Maurolico’s family came from Greece, from which they had fled to Sicily to escape the Turks. Maurolico (1494-1575) learned Greek, as well as astronomy, from his father. In 1521 he was ordained priest, and in 1550 he was made abbot of Santa Maria del Parto by the Viceroy of Sicily, Juan de la Cerda, to whom the present work is dedicated (there is also a second dedication to Charles V). Maurolico held a number of civil commissions in Messina, and like his father became master of the Messina mint. Most importantly, he gave public lectures on mathematics at the University of Messina, where he was appointed professor in 1569.

In the Index lucubrationum Maurolyci, contained in the present volume, Maurolico lists some thirty of his works then in manuscript which he expected to be published (about 85 works are now known to survive in printed or manuscript form). Although only a few of these were actually published, these are enough to show him to have been an outstanding scholar. In addition to producing editions of classical works, Maurolico published an important Cosmographia (Venice, 1543), and the Photismi de lumine (Naples, 1611) which anticipated Kepler on the nature of refraction. His report on the 1572 supernova preceded by at least five days the more famous one made by Tycho (see DSB).
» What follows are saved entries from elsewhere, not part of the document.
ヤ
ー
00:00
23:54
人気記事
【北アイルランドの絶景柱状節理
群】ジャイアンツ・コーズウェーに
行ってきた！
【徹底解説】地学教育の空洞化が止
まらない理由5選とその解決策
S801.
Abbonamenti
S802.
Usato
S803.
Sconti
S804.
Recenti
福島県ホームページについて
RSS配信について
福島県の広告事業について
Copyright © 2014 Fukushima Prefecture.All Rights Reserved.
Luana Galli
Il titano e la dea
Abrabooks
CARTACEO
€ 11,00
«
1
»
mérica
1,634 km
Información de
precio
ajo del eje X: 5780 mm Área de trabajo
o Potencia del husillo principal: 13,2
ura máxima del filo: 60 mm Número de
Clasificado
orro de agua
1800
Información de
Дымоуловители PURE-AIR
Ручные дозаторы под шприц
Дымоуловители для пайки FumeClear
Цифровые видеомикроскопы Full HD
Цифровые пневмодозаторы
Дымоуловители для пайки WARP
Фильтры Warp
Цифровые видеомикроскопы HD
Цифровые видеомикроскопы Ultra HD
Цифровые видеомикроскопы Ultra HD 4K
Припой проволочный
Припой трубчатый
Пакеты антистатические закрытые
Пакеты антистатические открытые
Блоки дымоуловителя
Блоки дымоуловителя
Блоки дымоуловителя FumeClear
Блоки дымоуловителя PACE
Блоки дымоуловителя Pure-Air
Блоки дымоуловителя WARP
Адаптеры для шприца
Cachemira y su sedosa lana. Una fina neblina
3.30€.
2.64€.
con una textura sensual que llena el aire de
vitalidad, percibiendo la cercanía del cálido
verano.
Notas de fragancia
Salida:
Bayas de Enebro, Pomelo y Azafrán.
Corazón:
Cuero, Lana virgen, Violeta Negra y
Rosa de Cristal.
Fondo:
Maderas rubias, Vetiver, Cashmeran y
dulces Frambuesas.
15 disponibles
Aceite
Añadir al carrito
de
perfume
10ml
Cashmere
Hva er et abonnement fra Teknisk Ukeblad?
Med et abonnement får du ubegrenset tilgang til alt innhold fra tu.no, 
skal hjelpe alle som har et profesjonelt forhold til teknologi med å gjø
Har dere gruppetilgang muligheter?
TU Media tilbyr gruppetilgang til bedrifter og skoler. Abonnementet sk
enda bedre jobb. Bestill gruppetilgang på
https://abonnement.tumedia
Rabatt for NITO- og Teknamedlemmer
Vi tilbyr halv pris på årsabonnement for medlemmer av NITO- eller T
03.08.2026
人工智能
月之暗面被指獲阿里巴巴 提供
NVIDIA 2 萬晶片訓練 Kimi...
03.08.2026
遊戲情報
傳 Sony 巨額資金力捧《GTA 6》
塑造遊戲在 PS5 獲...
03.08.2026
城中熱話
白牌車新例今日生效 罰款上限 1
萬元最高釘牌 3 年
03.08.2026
The present volume is of legendary rarity: “L'edition, ayant complètement perdue dans un naufrage, ne fut réimprimée que longtemps après la mort de Maurolico, à l'aide d'un examplaire retrouvé en 1681” (Biographie Générale); “Ce volume et si rare en Allemagne que, malgré le témoignage de Nic. Heinsius, l'existence en a paru douteuse à Ebert” (Brunet) (quotations taken from Sotheran). Riccardi points out that the present volume was unknown to Libri, who gives a detailed account of the life and work of Maurolico in his History of Mathematics in Italy. A prominent New York dealer who several years ago offered a copy of D’Auria’s 1591 edition of Euclid’s Phaenomena, wrote that that work is “of interest for containing the earliest acquirable edition of notes Maurolico published in Messina 1558”.

Brunet, vol. 5, col. 790; Riccardi I, part 2, 140-141; Sotheran 15229. Masotti in DSB IX: 190-4; Rose, The Italian Renaissance of Mathematics, 1975; Hultsch, Autolyci de Sphaera ... Leipzig, 1885. Mira, Bibliografia Siciliana II, 58. Malpangotti, ‘Graphical Choices and Geometrical Thought in the Transmission of Theodosius’ Spherics from Antiquity to the Renaissance,’ Archive for History of Exact Sciences 64 (2010), pp. 75-112.



Small folio [295 x 205 mm], [6], 72 ff., woodcut of armillary sphere on title page, numerous woodcut diagrams printed in the margins, Spira’s woodcut printer’s device on colophon (minor spotting on title page, toning on a few leaves). Contemporary limp vellum with title handwritten on spine (small stain on edge of front cover). A fine, genuine and large-margined copy of this extremely rare book.